0804784469* <plug> For more on “literary theory” in the early twentieth century, see the fourth chapter of Why Literary Periods Mattered: Historical Contrast and the Prestige of English Studies (2013, hot off the press). The book has a lovely cover, but unfortunately has nothing to do with machine learning. </plug>

** This post grows out of a conversation I had with Eleanor Courtemanche, in which I tried to convince her that machine learning doesn’t just reproduce the biases you bring to it.

*** Practically, I usually rely on Data Mining: Practical Machine Learning Tools and Techniques (Ian Witten, Eibe Frank, Mark Hall), but to understand the deeper logic of the field I’ve been reading Machine Learning: A Probabilistic Perspective (Kevin P. Murphy). Literary theorists may appreciate Murphy’s remark that wealth has a long-tailed distribution, “especially in plutocracies such as the USA” (43).

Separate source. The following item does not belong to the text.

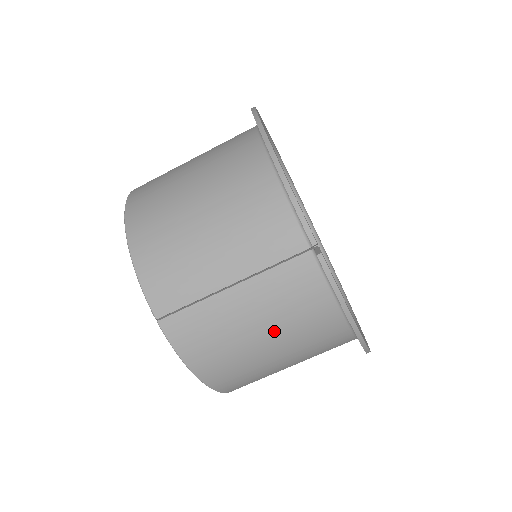
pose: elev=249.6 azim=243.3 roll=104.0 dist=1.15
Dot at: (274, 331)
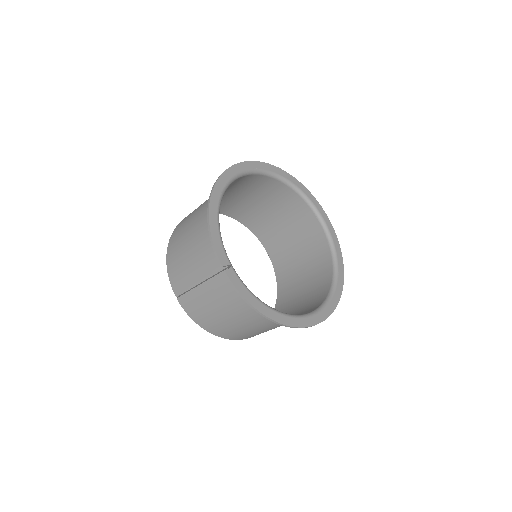
Dot at: (228, 310)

PS later that afternoon: Belatedly realize I didn’t say anything about the most controversial word in my original tweet: “literary theory is about to get interesting again.” I suppose I tacitly distinguish literary theory (which has been a little sleepy lately, imo) from theory-sans-adjective (which has been vigorous, although hard to define). But now I’m getting into a distinction that’s much too slippery for a short blog post.